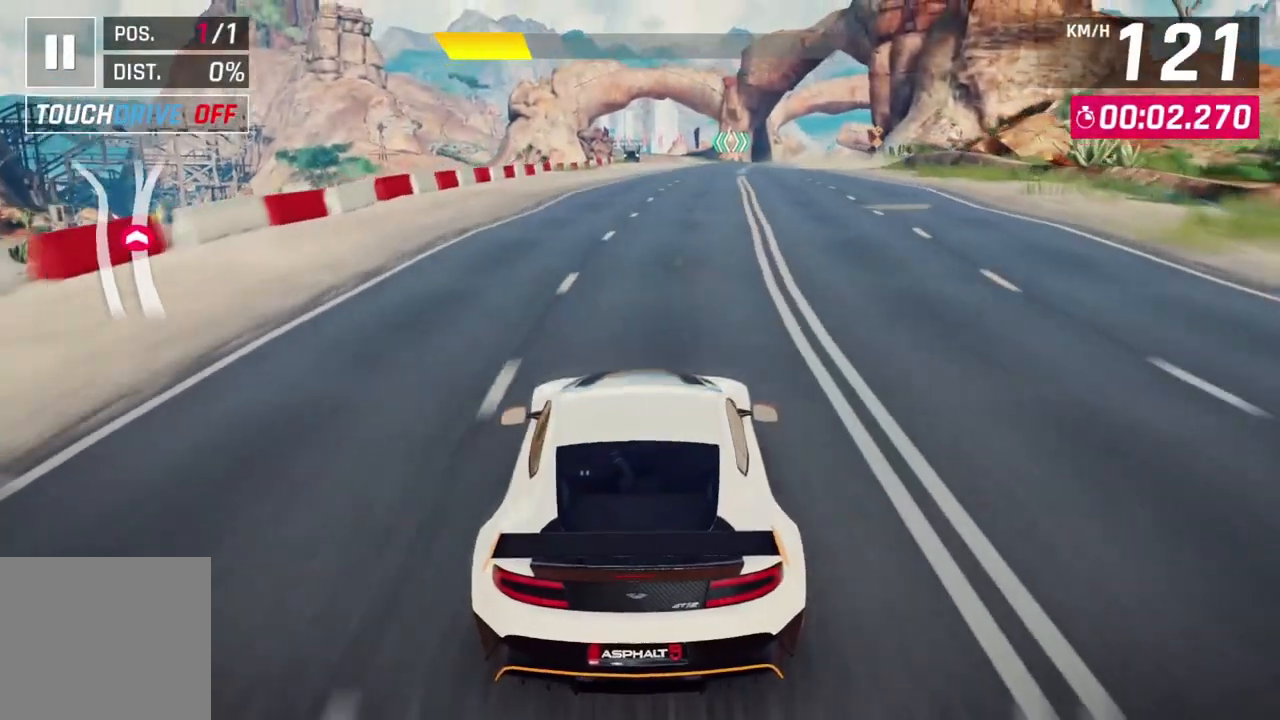
{"buttons": [], "left_stick": "center", "events": []}
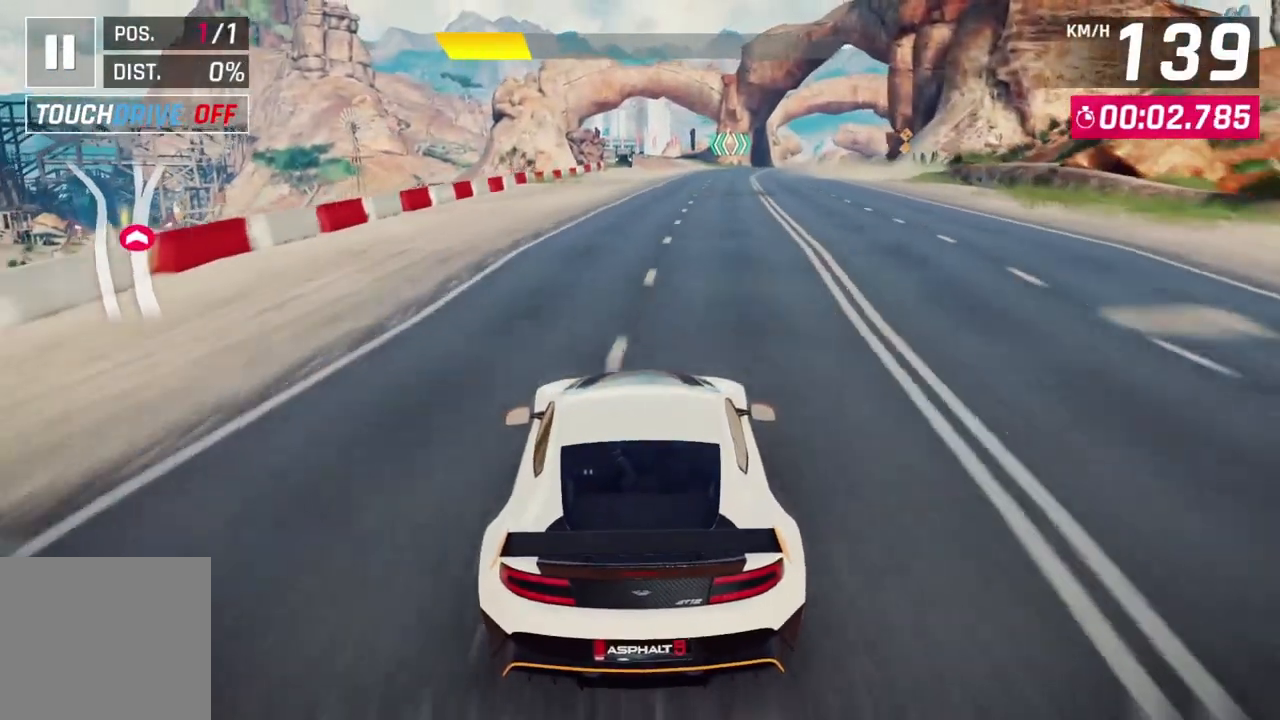
{"buttons": [], "left_stick": "center", "events": [[267, "left_stick", "up-right"], [400, "left_stick", "center"]]}
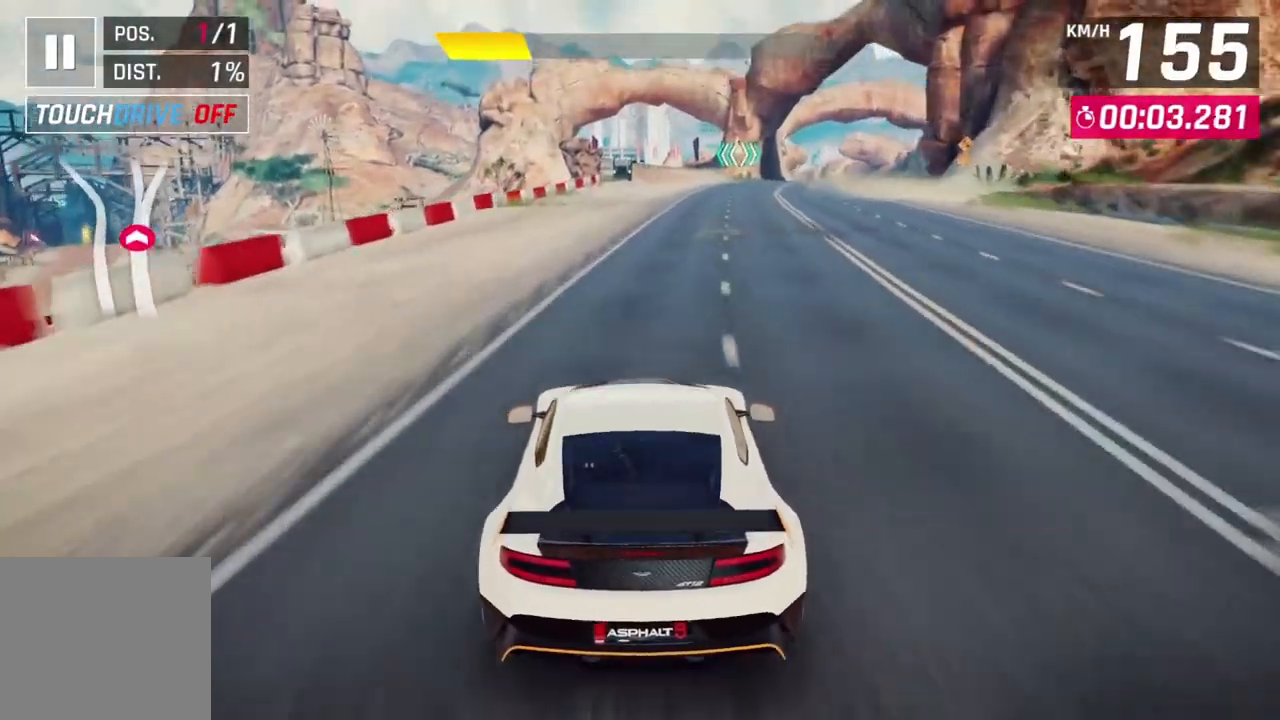
{"buttons": [], "left_stick": "center", "events": [[233, "left_stick", "up-right"], [400, "left_stick", "center"]]}
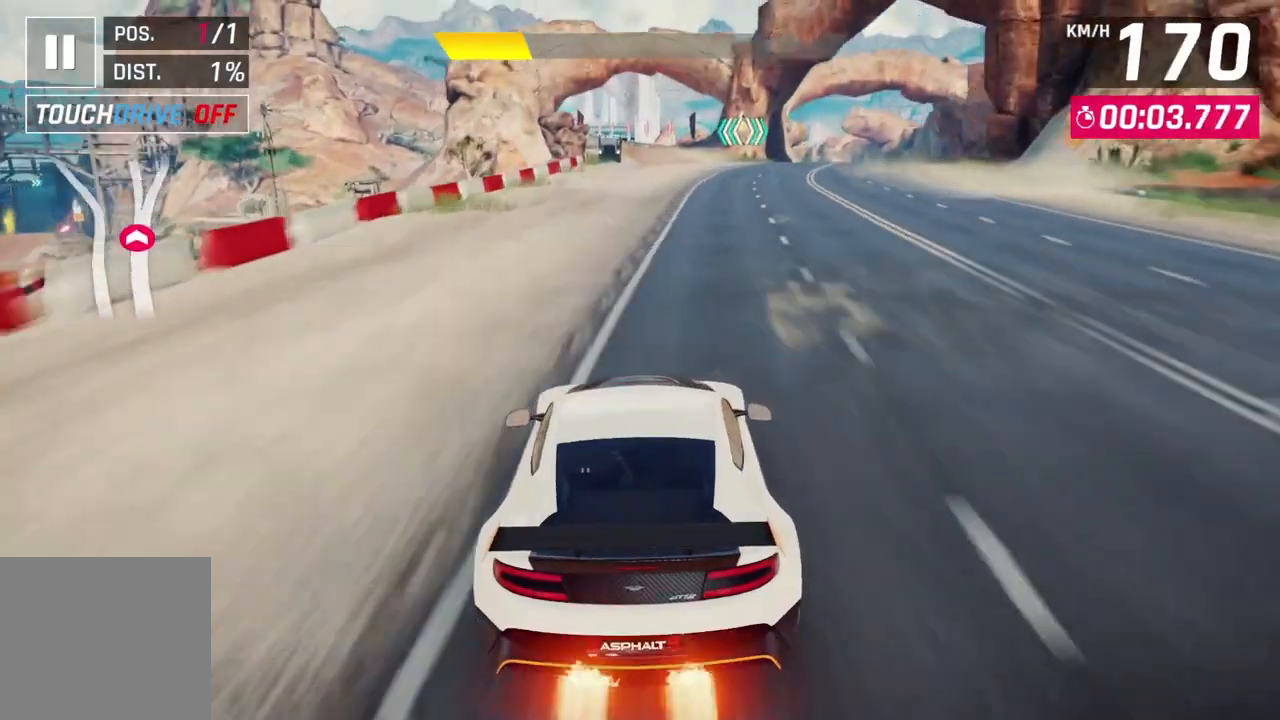
{"buttons": [], "left_stick": "center", "events": []}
•••••
[WHAT TO PRODUCE]: The material should be duplicated word for word, with no images included.

[EXPECTED ANSWER]:
{"buttons": [], "left_stick": "center", "events": []}
{"buttons": [], "left_stick": "center", "events": [[267, "left_stick", "up-right"], [400, "left_stick", "center"]]}
{"buttons": [], "left_stick": "center", "events": [[233, "left_stick", "up-right"], [400, "left_stick", "center"]]}
{"buttons": [], "left_stick": "center", "events": []}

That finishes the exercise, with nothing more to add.